For people who really enjoy watching high-level submission grappling, it was a beautiful display. Viana chained together submission attempts like it was no problem at all: it felt like she could tap Martin with whatever she wanted. After threatening her with a triangle, a triangle armbar (bashing her with some nasty elbows for good measure) and an americana, she finally dropped back into the armbar and finished things up.
After a rough start to her UFC career, Viana – who previously was the only defeat on the record of the very highly regarded Amanda Ribas – seems to have settled in. And as we’ve seen at 115, great jiu-jitsu can play at a high level. Those skills may take Viana a long way.
A little context, first. Rodolfo Vieira is considered by almost everyone to be one of the premier grapplers in the world today. Vieira is a former ADCC submission wrestling gold medalist, a five-time Brazilian jiu-jitsu world champion, and a seven-time World Professional Jiu-Jitsu Cup champion. He entered Saturday with a perfect 7-0 MMA record, with six submission wins.

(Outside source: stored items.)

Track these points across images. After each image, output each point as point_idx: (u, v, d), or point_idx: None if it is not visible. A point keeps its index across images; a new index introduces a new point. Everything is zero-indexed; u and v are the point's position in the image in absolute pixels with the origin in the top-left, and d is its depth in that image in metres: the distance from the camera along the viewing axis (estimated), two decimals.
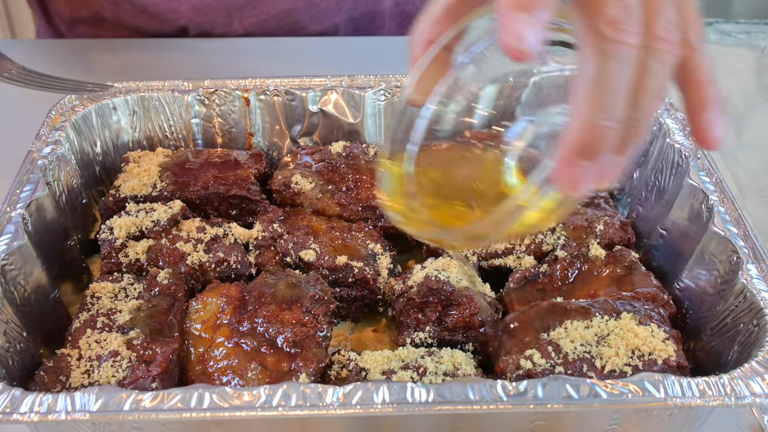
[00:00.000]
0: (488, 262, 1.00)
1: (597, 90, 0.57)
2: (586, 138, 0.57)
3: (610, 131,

In over a decade in world-class BJJ competition, he had only taken one recorded submission loss, to the great Dean Lister in 2011. And according to journalist Guilherme Cruz, out of the 19 former ADCC champions who have fought in the UFC over the course of its 27-year history, not a one had ever been submitted.
So the idea that Anthony Hernandez would tap out Rodolfo Vieira on Saturday night was absolutely ludicrous on its face. Sportsbooks offered odds of upwards of +3000 for Hernandez by sub. Naturally, that’s exactly what happened.
In a lot of ways, Hernandez tapping out Vieira is one of the most insane and inconceivable results to come out of a UFC event in quite some time. Vieira has been compared to the Kevin Durant of jiu-jitsu. Hernandez is a purple belt. These things aren’t supposed to happen. But as Hernandez made repeatedly clear after the fight, he didn’t give a single shit who Rodolfo Vieira is.
It helps when the opponent that you’re not supposed to beat gasses out in the middle of round one. Vieira took Hernandez down almost immediately and got into mount – with a guy like that on him, you figured it was going to be a straight line to a Vieira victory. Only Hernandez managed to escape the danger and get back standing, and it seemed like the heavily muscled Vieira suddenly didn’t have anything left in his tank.
We’re talking three minutes into the fight, and Vieira is basically dead. Hernandez, game from the opening bell, took things over from that point on. Hernandez hurt Vieira a few times on the feet and threatened a couple different submissions before sitting into a guillotine choke in round two: with seemingly no energy left in his body, Vieira had little else he could do but tap out.
Hernandez had flashed some serious submission talents in the past, but there are levels to this game, and he was not supposed to be on Vieira’s level. It’s entirely possible that, if Vieira had better cardio, he still wouldn’t be. That doesn’t matter a single bit. Anthony Hernandez is going to go down as the guy who tapped out Rodolfo Vieira. Not bad for a purple belt.